Così fu dato l’incarico a due fratelli campanari provenienti dalla Marca Alta, dall’area del pesarese, che fusero una nuova campana. I due artigiani però non dovevano aver fatto un grande lavoro. “Il metallo utilizzato – continua Merlini – non sembrava essere puro e il suono non era armonico. Nella parte interna iniziarono ben presto a presentarsi delle lesioni tanto che nel marzo del 1852 la campana si ruppe del tutto“.

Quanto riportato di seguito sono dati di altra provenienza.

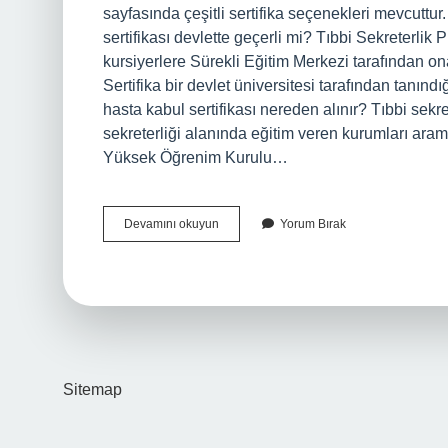
sayfasında çeşitli sertifika seçenekleri mevcuttur. 
sertifikası devlette geçerli mi? Tıbbi Sekreterli
kursiyerlere Sürekli Eğitim Merkezi tarafından on
Sertifika bir devlet üniversitesi tarafından tanınd
hasta kabul sertifikası nereden alınır? Tıbbi sekret
sekreterliği alanında eğitim veren kurumları arama
Yüksek Öğrenim Kurulu…
E
Devamını okuyun
Yorum Bırak
Devlet
Onaylı
Tıbbi
Sekreterlik
Sertifikası
Nasıl
Alınır
Sitemap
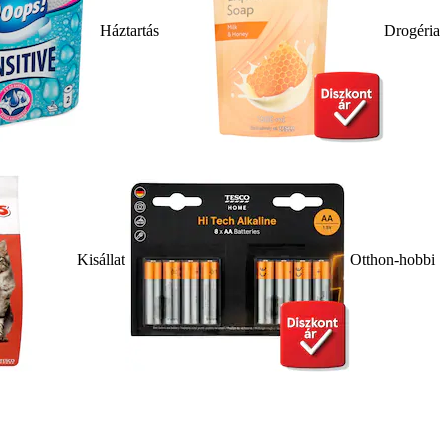
Háztartás
Drogéria
Kisállat
Otthon-hobbi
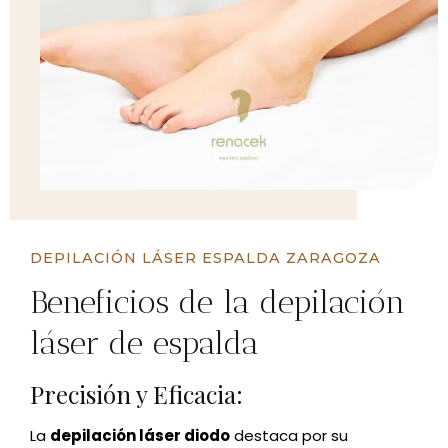
DEPILACIÓN LÁSER ESPALDA ZARAGOZA
Beneficios de la depilación
láser de espalda
Precisión y Eficacia:
La
depilación láser diodo
destaca por su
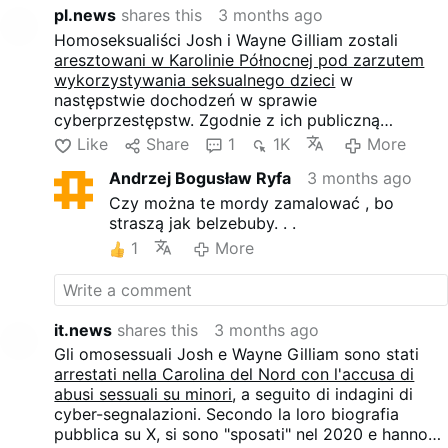
pl.news
shares this
3 months ago
Homoseksualiści Josh i Wayne Gilliam zostali
aresztowani w Karolinie Północnej pod zarzutem
wykorzystywania seksualnego dzieci
w
następstwie dochodzeń w sprawie
cyberprzestępstw. Zgodnie z ich publiczną
biografią X, "pobrali się" w 2020 roku i mają pięciu
Like
Share
1
1K
More
"synów". Nie wiadomo jeszcze, czy którekolwiek z
Andrzej Bogusław Ryfa
3 months ago
"ich" dzieci było wśród ofiar.
Czy można te mordy zamalować , bo
straszą jak belzebuby. . .
1
More
it.news
shares this
3 months ago
Gli omosessuali Josh e Wayne Gilliam sono stati
arrestati nella Carolina del Nord con l'accusa di
abusi sessuali su minori
, a seguito di indagini di
cyber-segnalazioni. Secondo la loro biografia
pubblica su X, si sono "sposati" nel 2020 e hanno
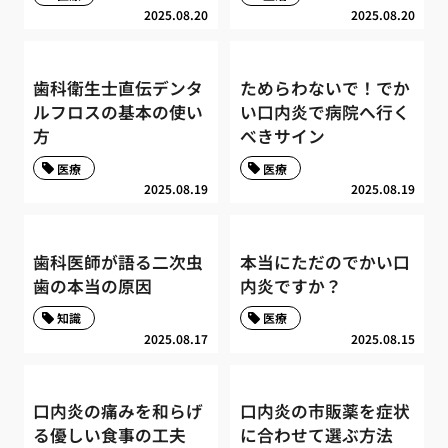
2025.08.20
2025.08.20
歯科衛生士直伝デンタ
ためらわないで！でか
ルフロスの基本の使い
い口内炎で病院へ行く
方
べきサイン
医療
医療
2025.08.19
2025.08.19
歯科医師が語る二次虫
本当にただのでかい口
歯の本当の原因
内炎ですか？
知識
医療
2025.08.17
2025.08.15
口内炎の痛みを和らげ
口内炎の市販薬を症状
る優しい食事の工夫
に合わせて選ぶ方法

Nel luglio 1853 si procedette così a rifondere la campana. Un “bestione” di 6400 libbre che, per la sua imponenza, venne ribattezzato dai sambenedettesi “Lu Campanò”, soprannome che in poco tempo finì per identificare l’intera struttura del Torrione. Per la cronaca, dopo qualche anno, si ruppe anche la campana più piccola, quella che batteva i quarti d’ora che fu ripristinata da due fratelli campanari di Montedinove, Raffaele e Pasquale Pasqualini. “Su questa campana – afferma Merlini – doveva essere impresso un motto, o meglio la formula liberatoria: “a peste fame et bello libera nos Domine” (Oh Signore, liberaci dalla peste, dalla fame e dalla guerra)”.